Personal information
- Born: 9 April 1973 (age 53) Zaragoza, Spain
- Listed height: 6 ft 6.75 in (2.00 m)
- Listed weight: 205 lb (93 kg)

Career information
- Playing career: 1992–2011
- Position: Small forward

Career history
- 1992–1993: Conservas Daroca
- 1993–1994: CB Peñas Huesca
- 1994–1996: CB Zaragoza
- 1996–1999: Saski Baskonia
- 1999–2003: Real Madrid
- 2003–2008: CB Lucentum Alicante
- 2008: Benetton Treviso
- 2008–2011: Cáceres Ciudad del Baloncesto

= Lucio Angulo =

Spanish basketball player

Lucio Angulo Espinosa (born 9 April 1973 in Zaragoza, Spain) is a retired Spanish professional basketball player. He is a 2.00 m (6 ft 6 ¾ in) tall small forward.

==Professional career==
In 1996 he joined Saski Baskonia and in 1999 Real Madrid signed him after paying 80 million pesetas (500,000 euros) to Baskonia.
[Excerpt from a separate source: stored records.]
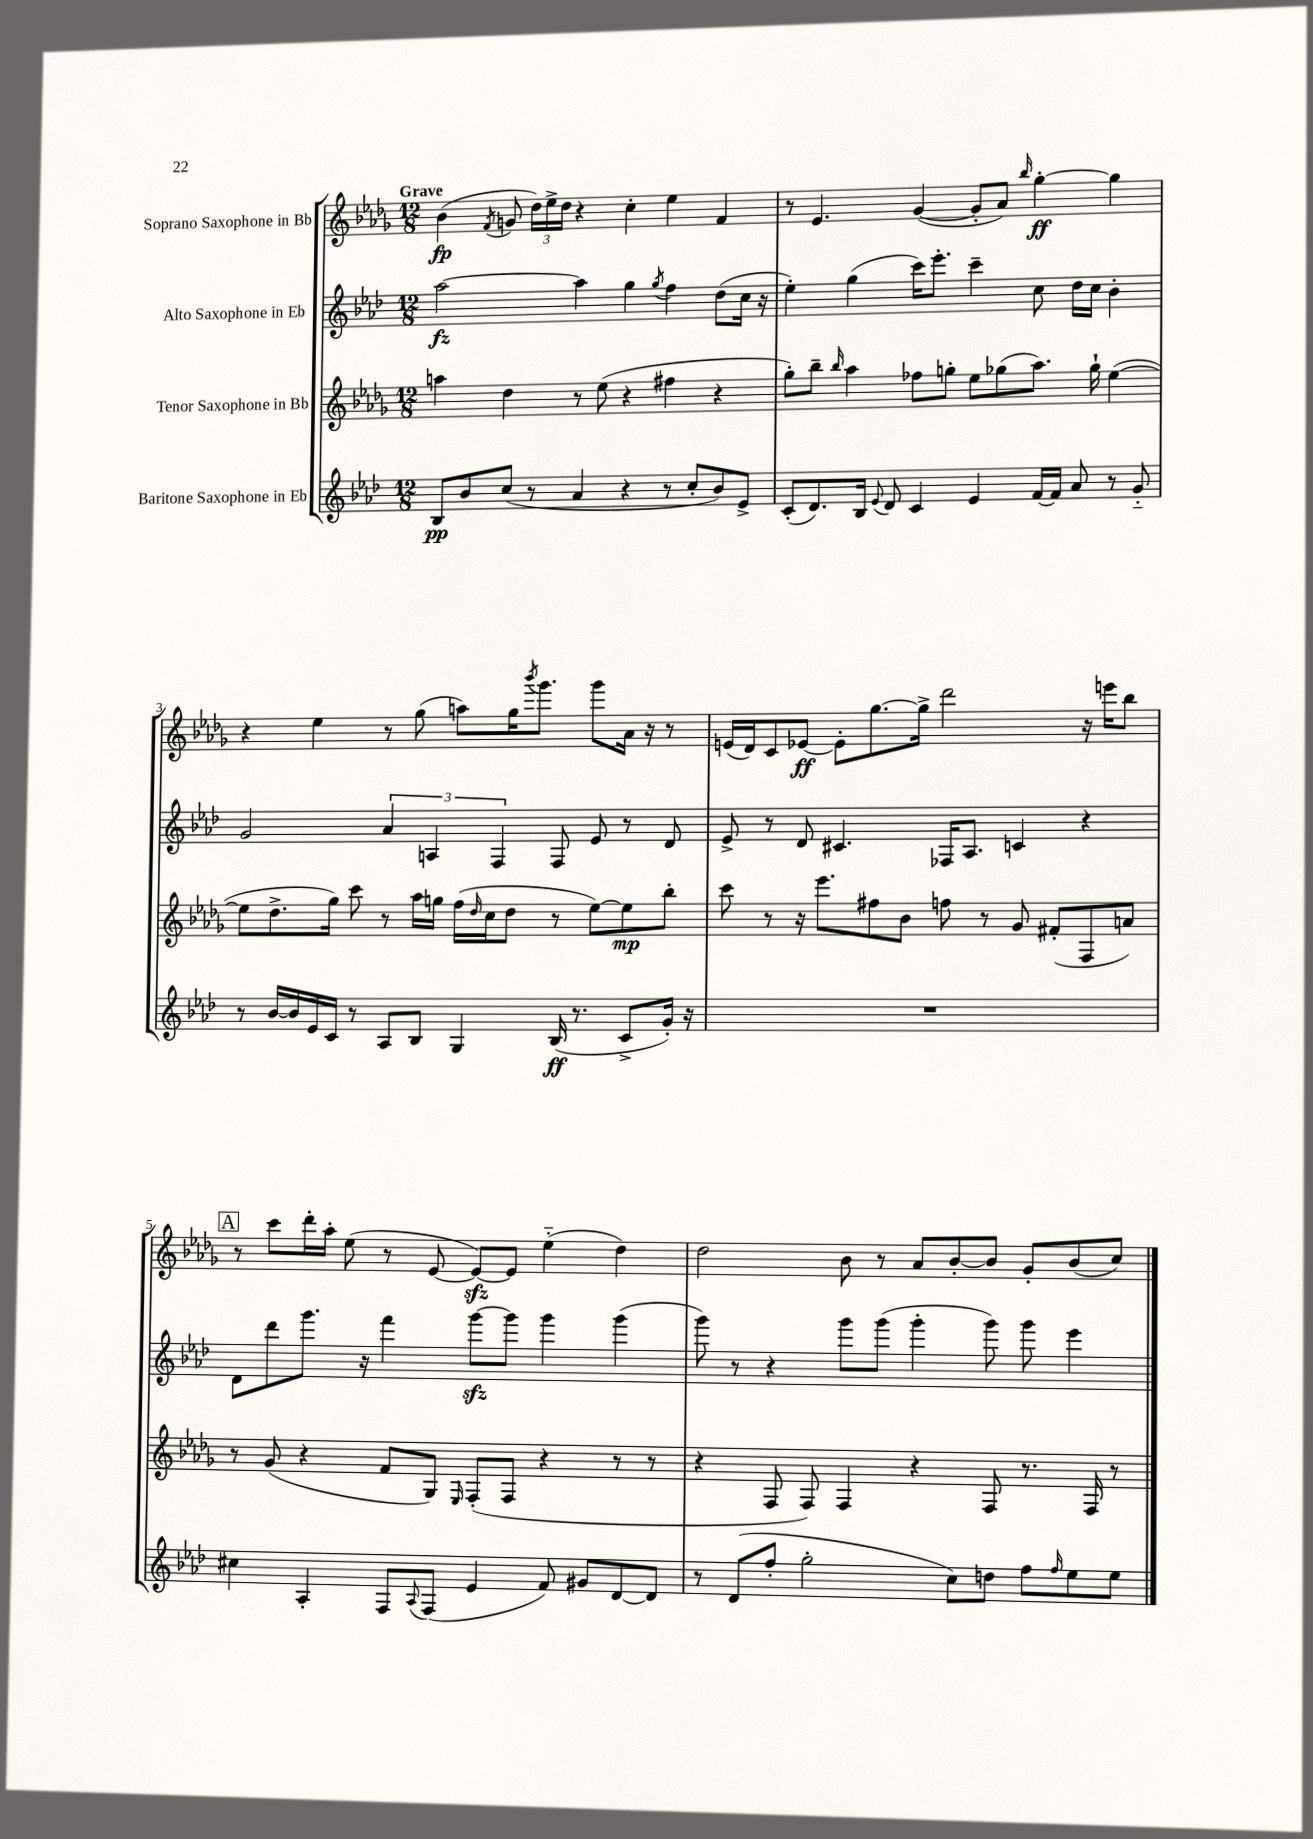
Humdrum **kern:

**kern	**kern	**kern	**kern
*staff4	*staff3	*staff2	*staff1
*clefG2	*clefG2	*clefG2	*clefG2
*k[b-e-a-d-]	*k[b-e-a-d-g-]	*k[b-e-a-d-]	*k[b-e-a-d-g-]
*M12/8	*M12/8	*M12/8	*M12/8
8B-	4aa	[2aa-	(4b-
8b-	.	.	.
.	.	.	8qf
(8cc	4dd-	.	8g
8r	.	.	24dd-)
.	.	.	24ee-^
.	.	.	24dd-
4a-	8r	4aa-]	4r
.	(8ee-	.	.
4r	4r	4gg	4cc'
.	.	8qgg	.
8r	4ff#	4ff	4ee-
8cc'	.	.	.
8b-)	4r	(8dd-	4f
8e-^	.	16cc	.
.	.	16r	.
=	=	=	=
(8c'	8gg-')	4ee-')	8r
8.d-)	8bb-~	.	4.e-
.	16qqbb-	.	.
.	4aa-	(4gg	.
16B-	.	.	.
8qqe-	.	.	.
8d-	.	.	.
4c	8ff-	16ccc)	([4g-
.	.	8.eee-'	.
.	8gg'	.	.
4e-	8ee-	4ccc~	8g-']
.	(8gg-	.	8a-)
.	.	.	16qqbb-
[16f	8.aa-)	8cc	[4gg-'
16f]	.	.	.
8a-	.	16dd-	.
.	16gg-`	16cc	.
8r	([4ee-	4b-'	4gg-]
8g'~	.	.	.
=	=	=	=
8r	8ee-]	2g	4r
[16b-	8.dd-^	.	.
16b-]	.	.	.
16e-	.	.	4ee-
16c	16gg-)	.	.
8r	8ccc	.	.
8A-	8r	6a-	8r
8B-	16aa-	.	(8gg-
.	.	6A	.
.	16gg	.	.
4G	(16ff	.	8aa)
.	16qqdd-	.	.
.	16cc	.	.
.	.	6F	.
.	8dd-	.	16gg-
.	.	.	8qbbb-
.	.	.	8.ggg-
(16B-	8r	8F	.
8.r	.	.	.
.	[8ee-)	8e-	8ggg-
8c^	8ee-]	8r	16a-
.	.	.	16r
16g')	8bb-'	8d-	8r
16r	.	.	.
=	=	=	=
1.r	8ccc	8e-^	(16e
.	.	.	16d-)
.	8r	8r	8c
.	16r	8d-	[8e-
.	8.eee-	.	.
.	.	4.c#	8e-']
.	8ff#	.	[8.gg-
.	8b-	.	.
.	.	.	16gg-^]
.	8ff	16F-	2ddd-
.	.	8.A-	.
.	8r	.	.
.	8g-	4c	.
.	(8f#'	.	.
.	8F	4r	16r
.	.	.	16eee
.	8a)	.	8bb-
=	=	=	=
4cc#	8r	8d-	8r
.	(8g-	8ddd-	8ccc
4A-'	4r	8.ggg	16ddd-'
.	.	.	16aa-'
.	.	.	(8ee-
.	.	16r	.
8F	8f	4fff	8r
8qqA-	.	.	.
(8F	8G-)	.	[8e-
.	16qqE-	.	.
4e-	(8F'	[8ggg	8e-_)
.	8F	8ggg]	8e-]
8f)	4r	4ggg	(4ee-'~
8g#	.	.	.
[8d-	8r	(4ggg	4dd-)
8d-]	8r	.	.
=	=	=	=
8r	4r	8ggg)	2dd-
(8d-	.	8r	.
8ff'	8F	4r	.
2gg'	8F)	.	.
.	4F	8ggg	8b-
.	.	(8ggg	8r
.	4r	4ggg'	8a-
8cc)	.	.	[8b-'
8dd	8F	8ggg)	8b-]
8ff	8.r	8ggg	8g-'
16qqff	.	.	.
8ee-	.	4eee-	(8b-
.	16F	.	.
8ee-	8r	.	8cc)
==	==	==	==
*-	*-	*-	*-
Angulo won the Spanish League championship, while playing with Real Madrid, and the Spanish Cup championship, while playing with Baskonia Vitoria.

==National team career==
With the senior men's Spain national basketball team, Angulo played at the EuroBasket 2001, where Spain reached the semifinals, and finally won the bronze medal. He also played at the 2002 FIBA World Championship.

==Personal life==
Angulo is the younger brother of Alberto Angulo, who played for Real Madrid, as Lucio also did.